Top of Passage shown

Congress just showed us what comprehensive regulation of Facebook would look likeJuly 31, 2018
As Congress has paid increasing attention to social networks over the past year, a recurring theme in the coverage has been how little lawmakers appear to understand them. The first Facebook hearing, which was tied to Congress’ investigation of Russian interference in the 2016 election, played as pure theater. At a subsequent hearing, senators at least asked better questions.
But despite several more go-rounds, both here and abroad, it has been unclear what lawmakers intend to do about any of it. Mark Zuckerberg is on the record saying he supports certain kinds of regulation. But so far, it hasn’t been clear what aggressive regulation of Facebook would even look like.
It’s now much clearer — or rather, it would be clear, in a world in which Democrats had the power to regulate. On Monday, Axios’ David McCabe published a fascinating policy paper from the office of Sen. Mark Warner. The paper outlines a comprehensive regulatory regime that would touch virtually every aspect of social networks.
The paper is notably well versed both on the dangers posed by misinformation and the trade-offs that come with increased regulation, especially to privacy and free speech. It’s less a polemic than a comprehensive starting point for discussion — and as talk of regulation spreads around the world, I imagine it will prove influential.
So what exactly do Warner and his staff propose? The ideas are designed to address three broad categories: misinformation, disinformation, and the exploitation of these technologies; privacy and data protection; and competition. (On the last point, the good news for tech platforms is that even Warner isn’t calling for them to be broken up. The paper does not, in other words, challenge the idea that social networks of these size should exist.)
Here are some highlights of the ideas presented.

Bottom of Passage shown
Top of Extracted records

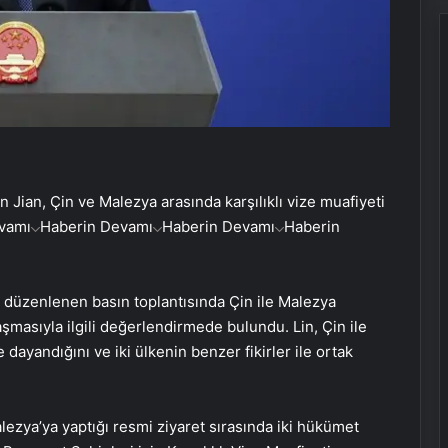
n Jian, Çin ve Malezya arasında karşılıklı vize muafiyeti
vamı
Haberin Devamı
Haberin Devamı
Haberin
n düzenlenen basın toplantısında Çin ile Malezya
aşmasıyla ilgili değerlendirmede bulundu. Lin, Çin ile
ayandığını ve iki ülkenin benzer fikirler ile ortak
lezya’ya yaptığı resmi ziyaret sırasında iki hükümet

Bottom of Extracted records
Top of Extracted records

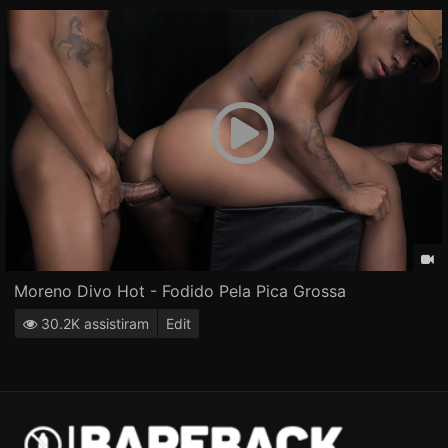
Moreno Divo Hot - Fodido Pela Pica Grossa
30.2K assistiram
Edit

Bottom of Extracted records

- Instructions -
(a) Answer each question from the article on Warner's regulation paper.
(i) Who published the policy paper from Sen. Mark Warner's office?
(ii) What was the first Facebook hearing tied to?
(iii) What three broad categories are the paper's ideas designed to address?
(b) Write the next part of the article on Warner's regulation paper, starting after its final sentence.

- Answers below -
(a)
(i) Axios' David McCabe.
(ii) Congress' investigation of Russian interference in the 2016 election.
(iii) Misinformation, disinformation, and the exploitation of these technologies; privacy and data protection; and competition.

(b)
Misinformation, disinformation, and the exploitation of technology. Ideas here include requiring networks to label automated bots as such; requiring platforms to verify identities, despite the significant consequences to free speech; legally requiring platforms to make regular disclosures about how many fake accounts they’ve deleted; ending Section 230 protections for defamation; legally requiring large platforms to create APIs for academic research; spending more money to fight cyber threats from Russia and other state-level actors.
Privacy and data protection. Create a US version of the GDPR; designate platforms as “information fiduciaries” with the legal responsibility of protecting our data; empowering the Federal Trade Commission to make rules around data privacy; create a legislative ban on dark patterns that trick users into accepting terms and conditions without reading them; allow the government to audit corporate algorithms.
Competition: Require tech companies to continuously disclose to consumers how their data is being used; require social-network data to be made portable; require social networks to be interoperable; designate certain products as “essential facilities” and demand that third parties get fair access to them.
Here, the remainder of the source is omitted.